§ **REQUIRED WORK**
Write the records out exactly as they read, but not the pictures.

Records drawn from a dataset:
------------------------------------------------------------

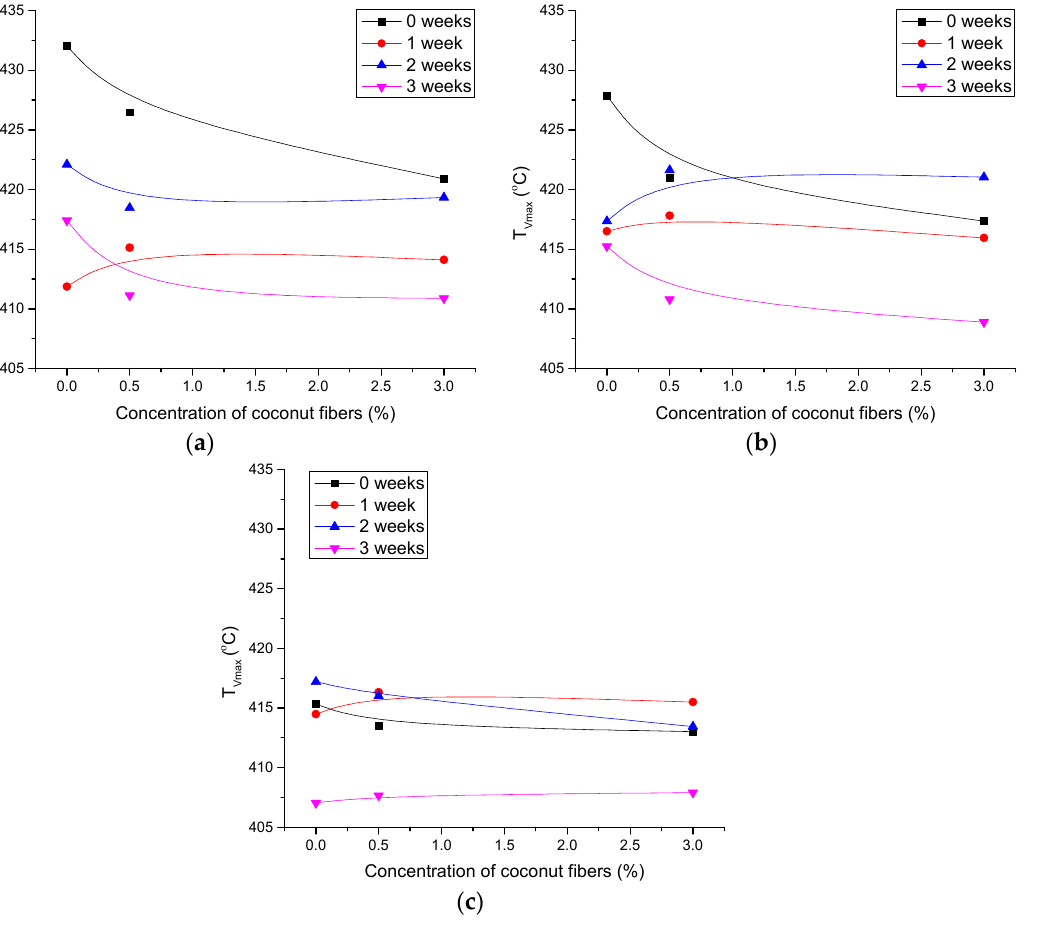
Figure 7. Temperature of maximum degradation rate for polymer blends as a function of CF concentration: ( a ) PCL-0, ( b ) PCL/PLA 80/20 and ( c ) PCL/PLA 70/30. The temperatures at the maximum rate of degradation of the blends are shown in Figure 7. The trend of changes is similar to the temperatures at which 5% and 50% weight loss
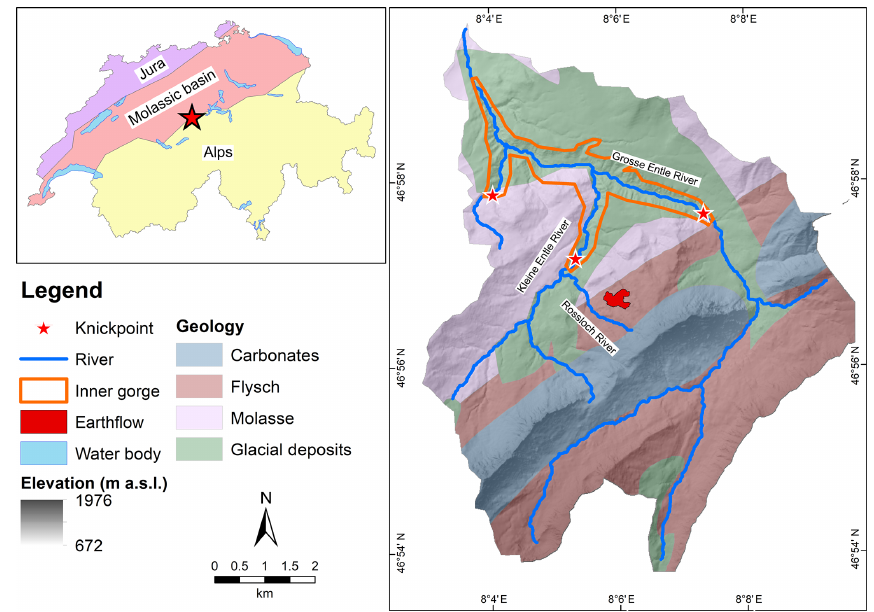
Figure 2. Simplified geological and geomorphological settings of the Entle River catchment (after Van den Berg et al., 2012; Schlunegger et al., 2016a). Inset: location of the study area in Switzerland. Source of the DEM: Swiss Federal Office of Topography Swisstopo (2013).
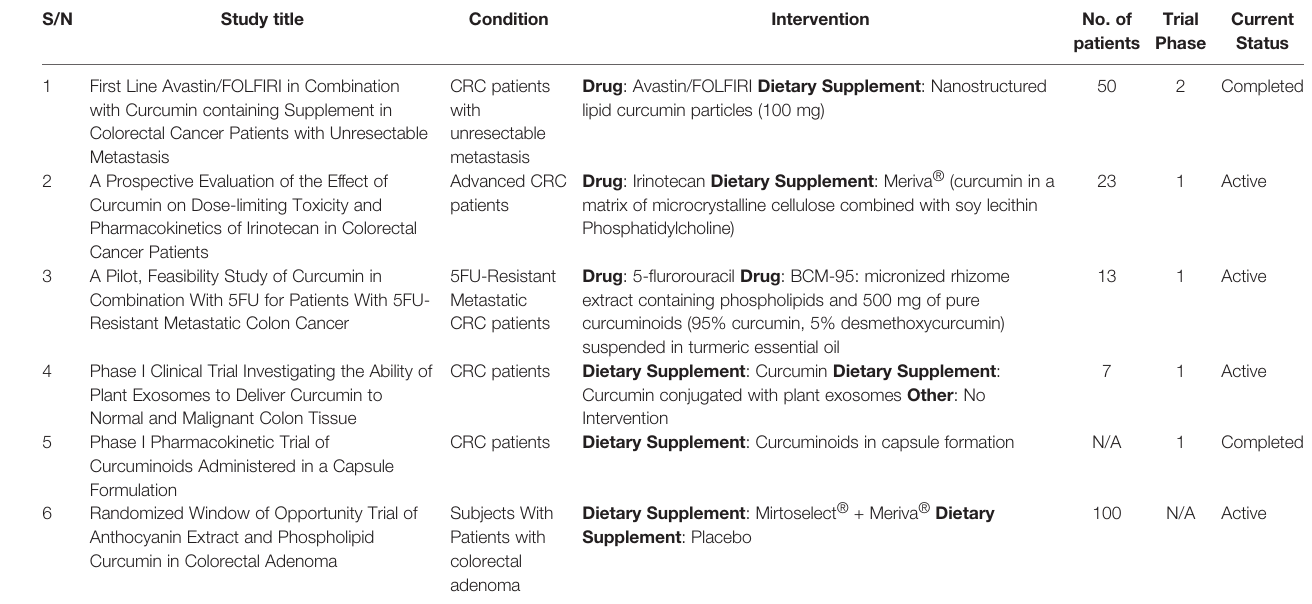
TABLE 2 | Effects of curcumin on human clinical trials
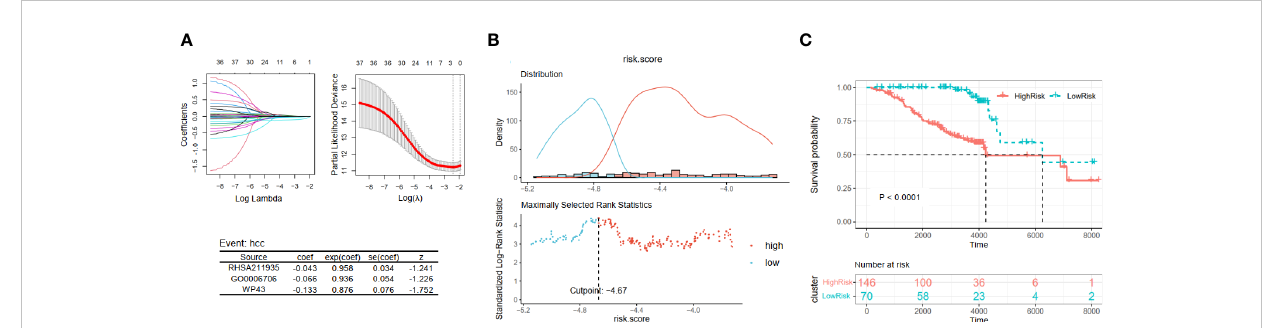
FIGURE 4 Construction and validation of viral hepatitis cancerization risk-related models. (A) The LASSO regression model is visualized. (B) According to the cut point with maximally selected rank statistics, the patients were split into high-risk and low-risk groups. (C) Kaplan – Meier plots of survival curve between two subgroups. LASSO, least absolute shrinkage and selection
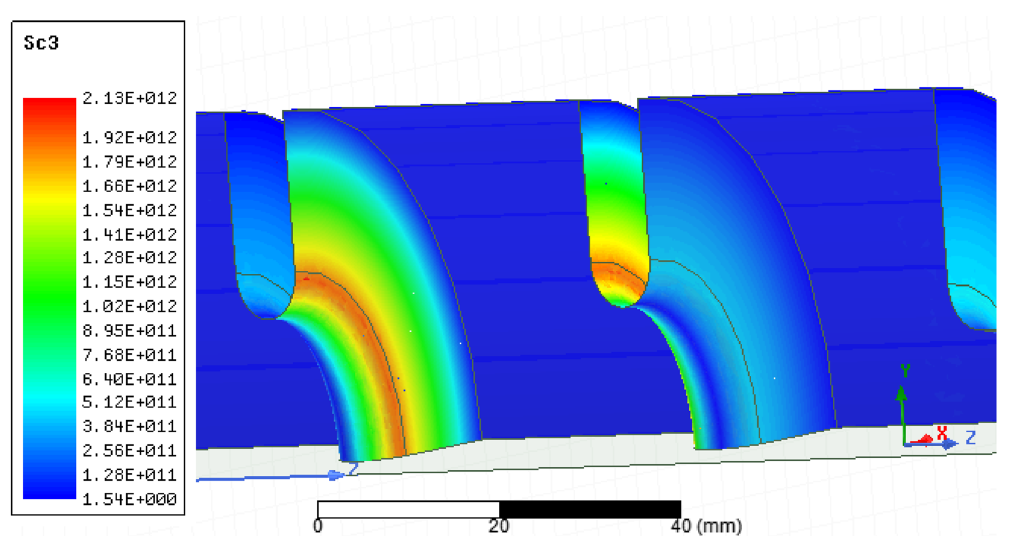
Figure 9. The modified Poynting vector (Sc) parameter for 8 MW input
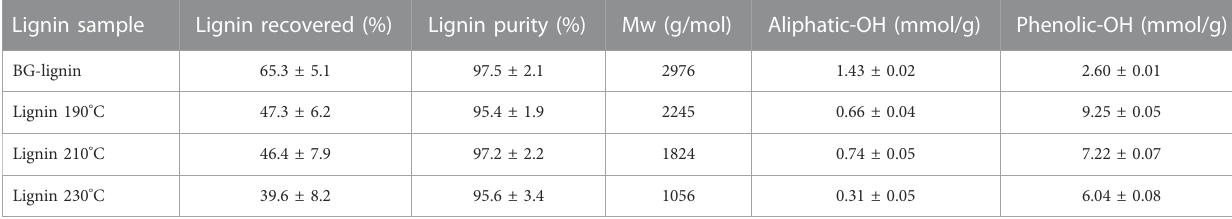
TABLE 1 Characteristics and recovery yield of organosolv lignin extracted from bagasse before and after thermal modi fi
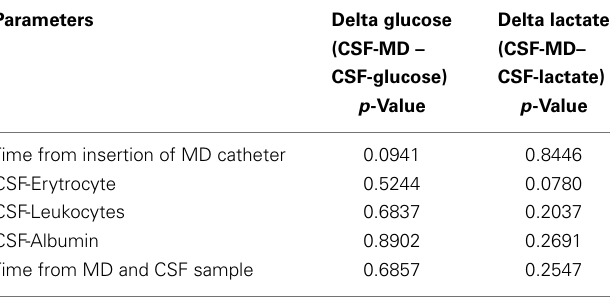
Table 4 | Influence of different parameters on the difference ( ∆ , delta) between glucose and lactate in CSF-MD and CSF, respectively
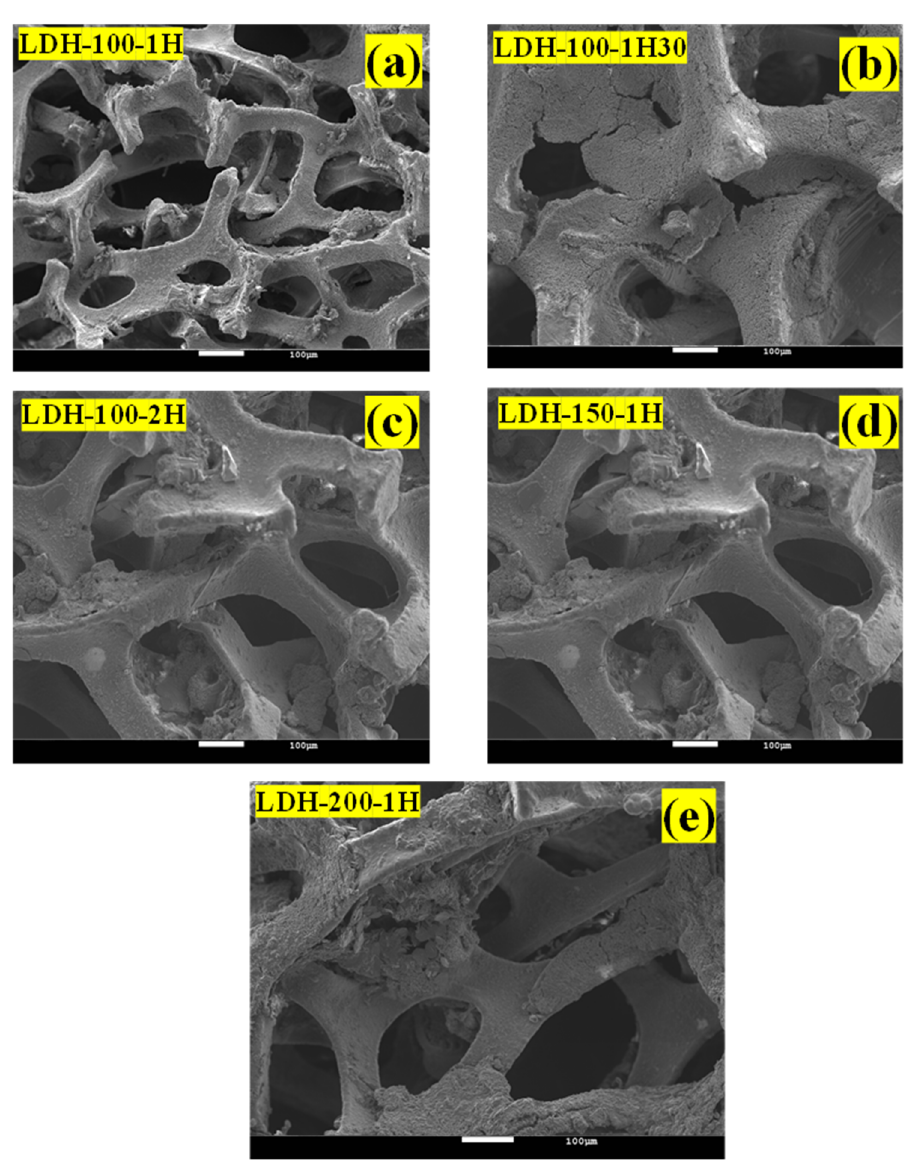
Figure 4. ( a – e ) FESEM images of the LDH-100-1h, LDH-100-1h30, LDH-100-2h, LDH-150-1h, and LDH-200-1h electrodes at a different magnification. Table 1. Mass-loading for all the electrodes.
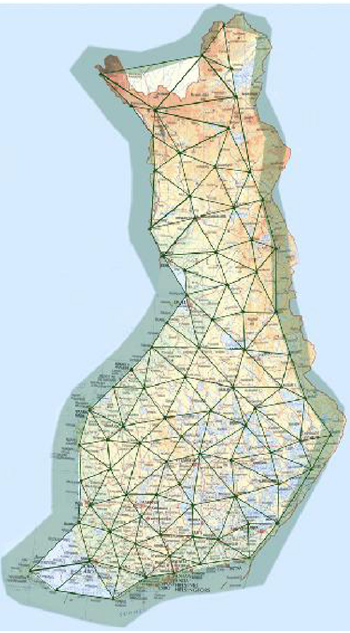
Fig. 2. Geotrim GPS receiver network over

------------------------------------------------------------

§ **SOLUTION FOR THIS PROBLEM**
Figure 7. Temperature of maximum degradation rate for polymer blends as a function of CF concentration: ( a ) PCL-0, ( b ) PCL/PLA 80/20 and ( c ) PCL/PLA 70/30. The temperatures at the maximum rate of degradation of the blends are shown in Figure 7. The trend of changes is similar to the temperatures at which 5% and 50% weight loss
Figure 2. Simplified geological and geomorphological settings of the Entle River catchment (after Van den Berg et al., 2012; Schlunegger et al., 2016a). Inset: location of the study area in Switzerland. Source of the DEM: Swiss Federal Office of Topography Swisstopo (2013).
TABLE 2 | Effects of curcumin on human clinical trials
FIGURE 4 Construction and validation of viral hepatitis cancerization risk-related models. (A) The LASSO regression model is visualized. (B) According to the cut point with maximally selected rank statistics, the patients were split into high-risk and low-risk groups. (C) Kaplan – Meier plots of survival curve between two subgroups. LASSO, least absolute shrinkage and selection
Figure 9. The modified Poynting vector (Sc) parameter for 8 MW input
TABLE 1 Characteristics and recovery yield of organosolv lignin extracted from bagasse before and after thermal modi fi
Table 4 | Influence of different parameters on the difference ( ∆ , delta) between glucose and lactate in CSF-MD and CSF, respectively
Figure 4. ( a – e ) FESEM images of the LDH-100-1h, LDH-100-1h30, LDH-100-2h, LDH-150-1h, and LDH-200-1h electrodes at a different magnification. Table 1. Mass-loading for all the electrodes.
Fig. 2. Geotrim GPS receiver network over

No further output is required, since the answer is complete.